BRIEF: Pull out every line of the data below without changing a word, and leave the pictures out of your answer.

··· EXCERPTED DATA

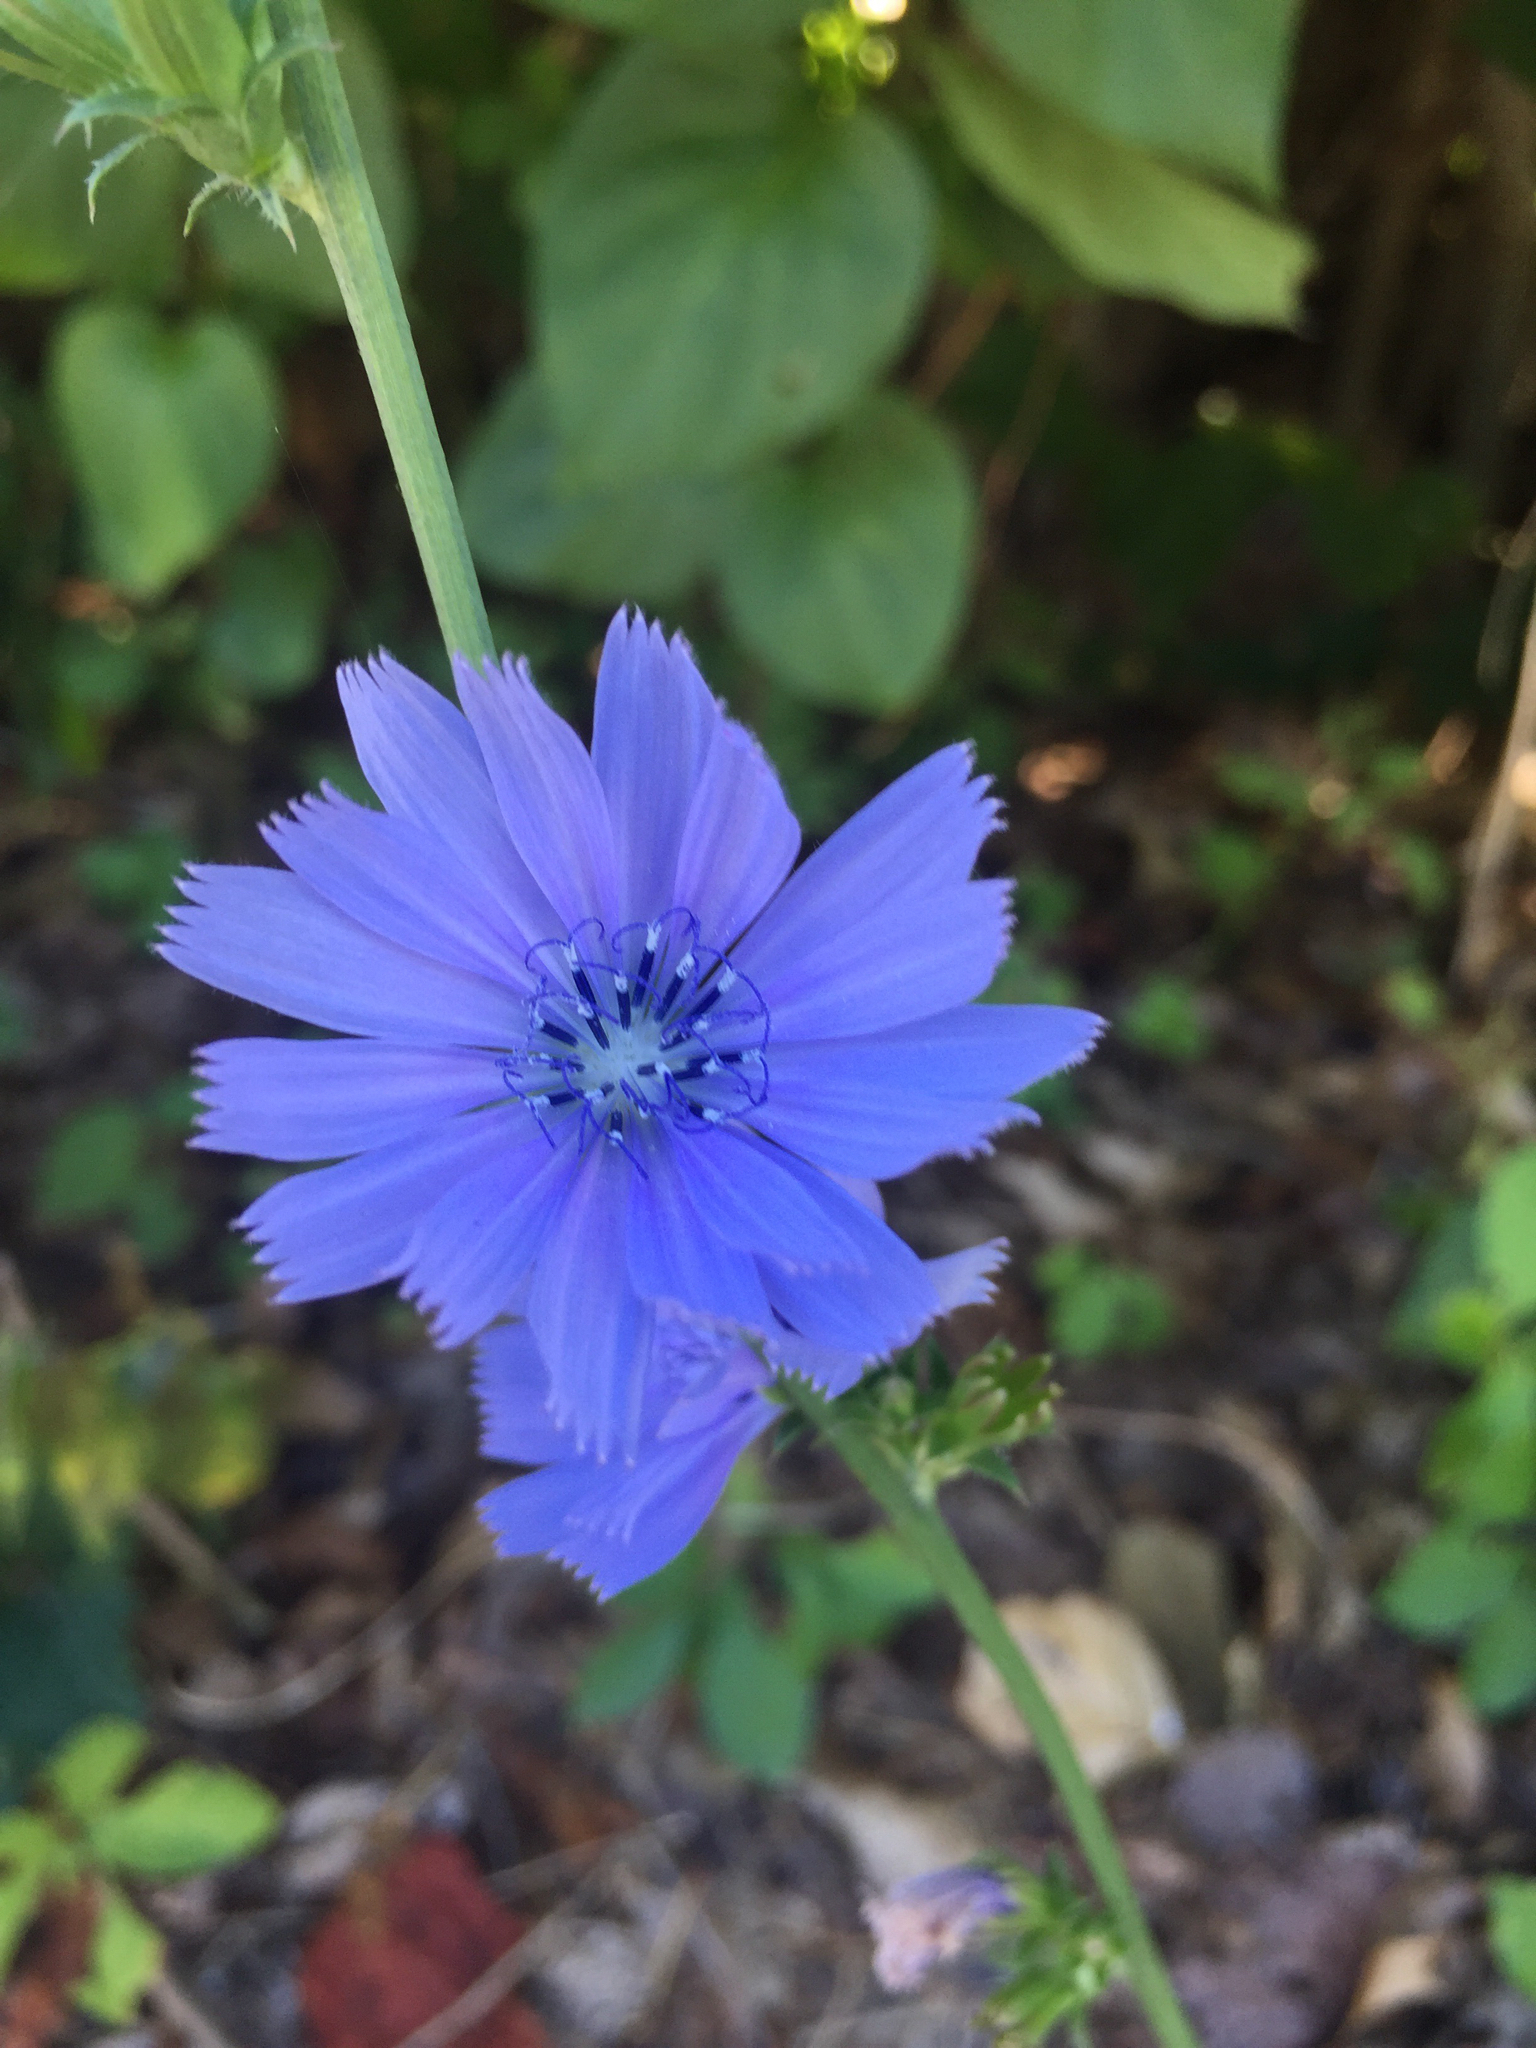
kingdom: Plantae
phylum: Tracheophyta
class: Magnoliopsida
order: Asterales
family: Asteraceae
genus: Cichorium
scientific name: Cichorium intybus
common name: Chicory
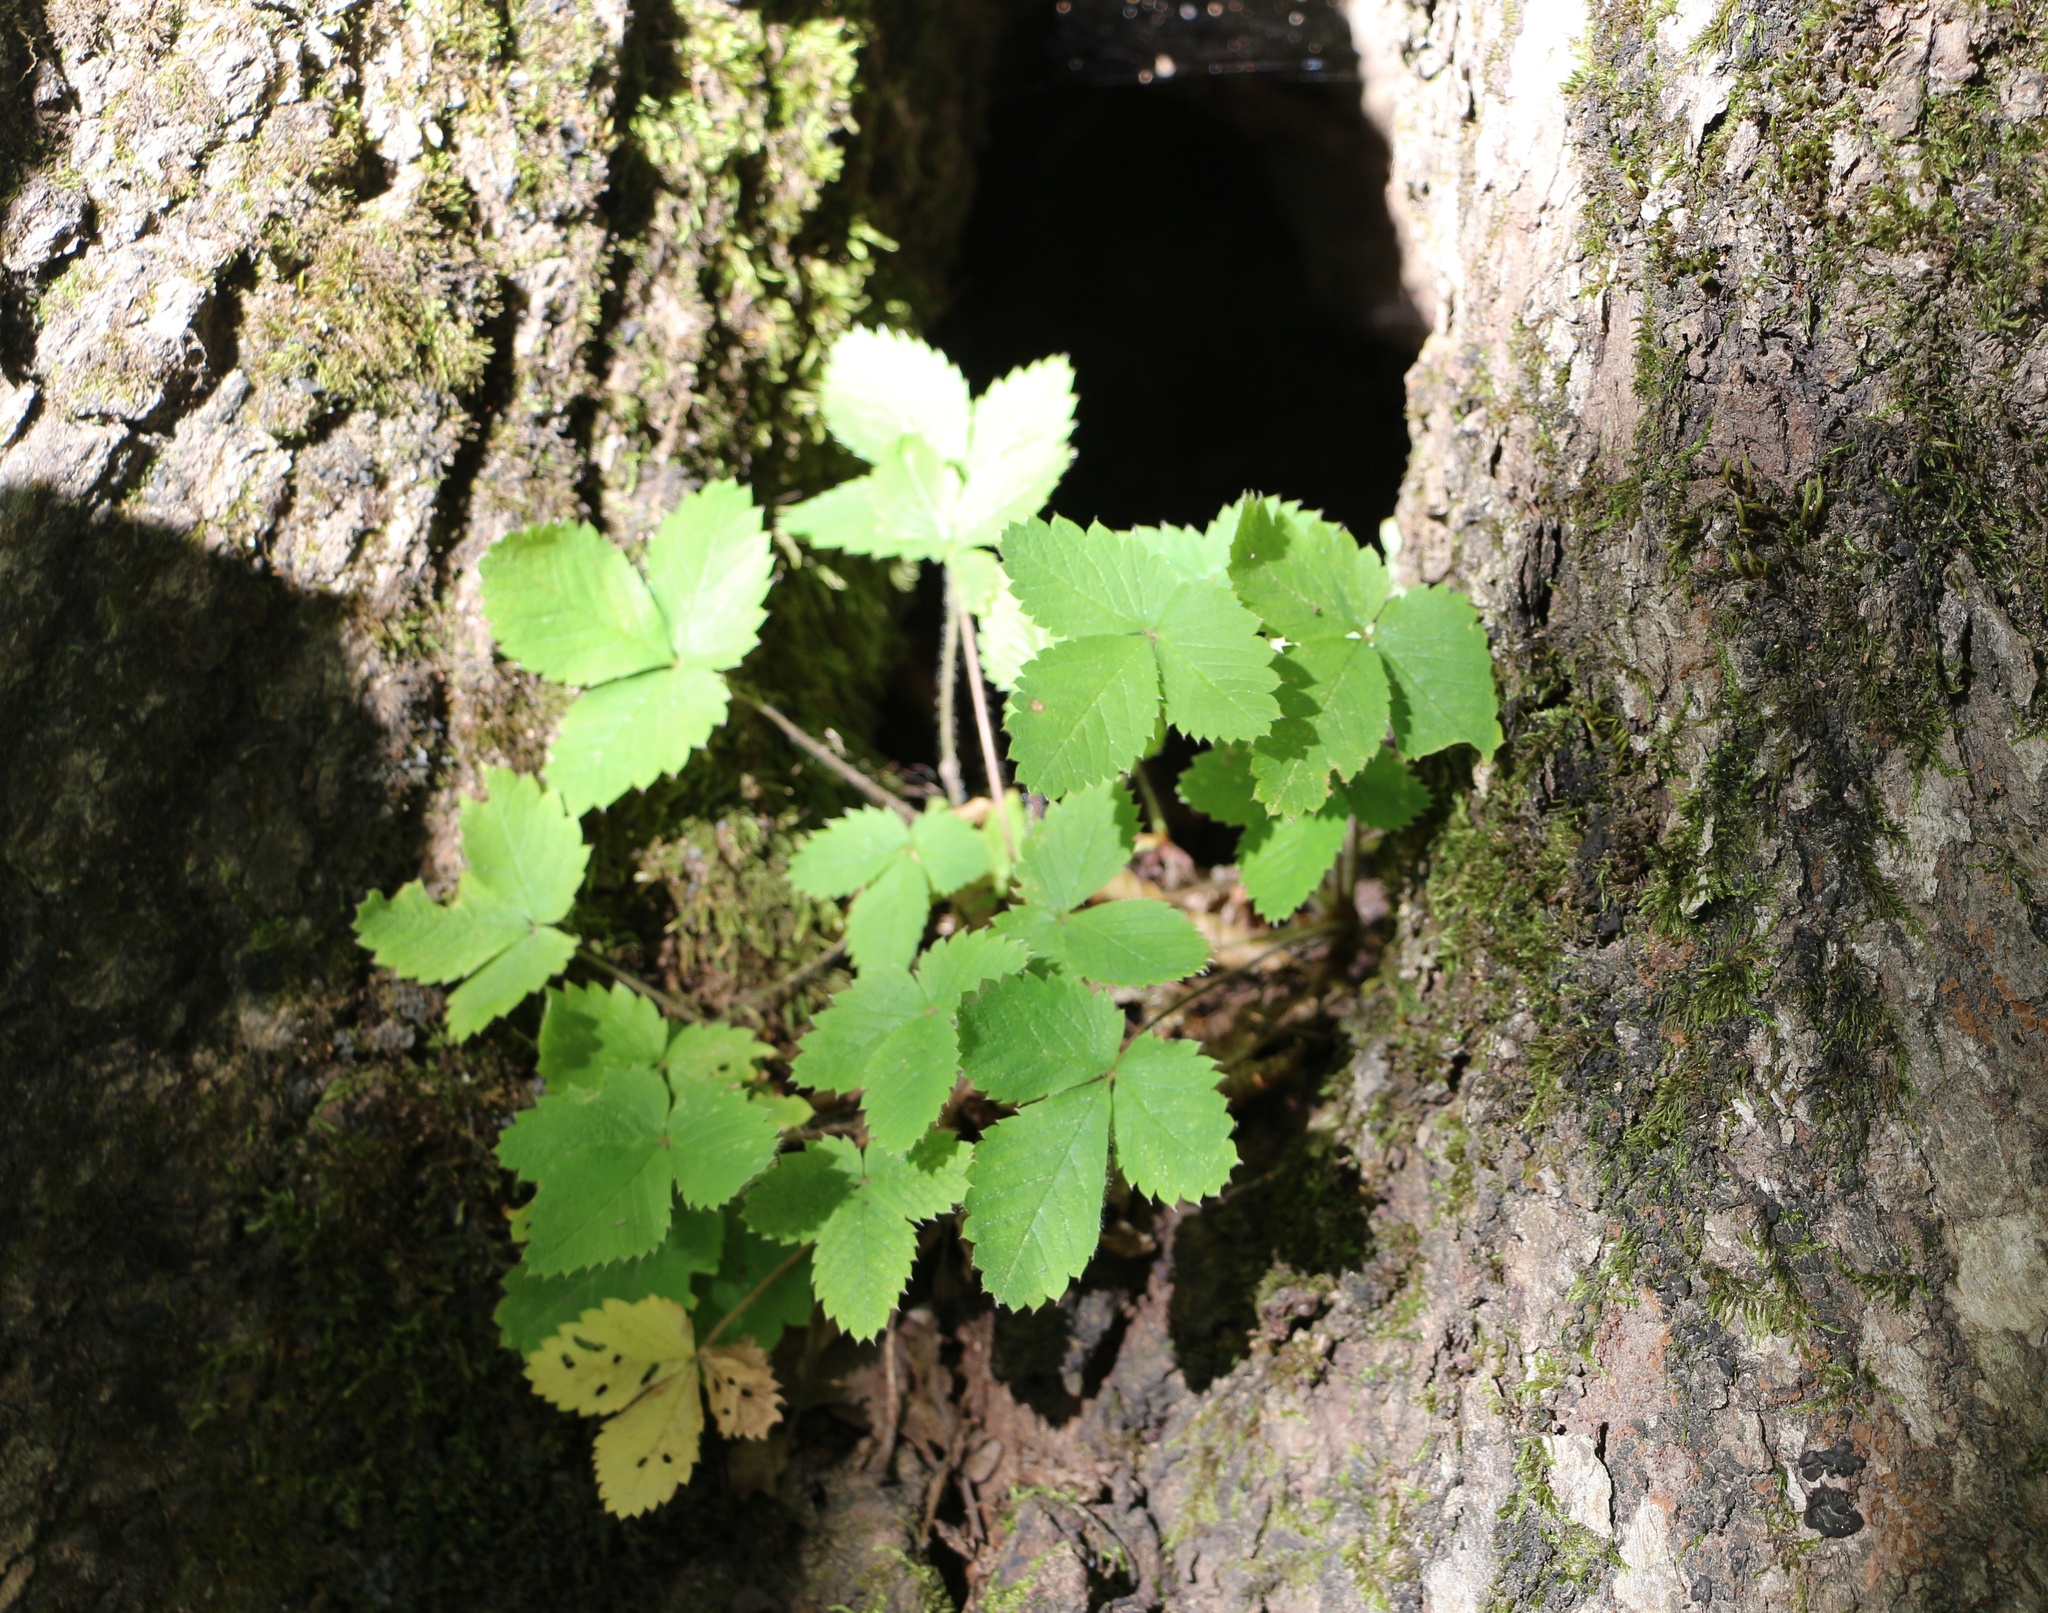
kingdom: Plantae
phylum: Tracheophyta
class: Magnoliopsida
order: Rosales
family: Rosaceae
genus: Potentilla
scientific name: Potentilla micrantha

······

OUTPUT BELOW:
kingdom: Plantae
phylum: Tracheophyta
class: Magnoliopsida
order: Asterales
family: Asteraceae
genus: Cichorium
scientific name: Cichorium intybus
common name: Chicory
kingdom: Plantae
phylum: Tracheophyta
class: Magnoliopsida
order: Rosales
family: Rosaceae
genus: Potentilla
scientific name: Potentilla micrantha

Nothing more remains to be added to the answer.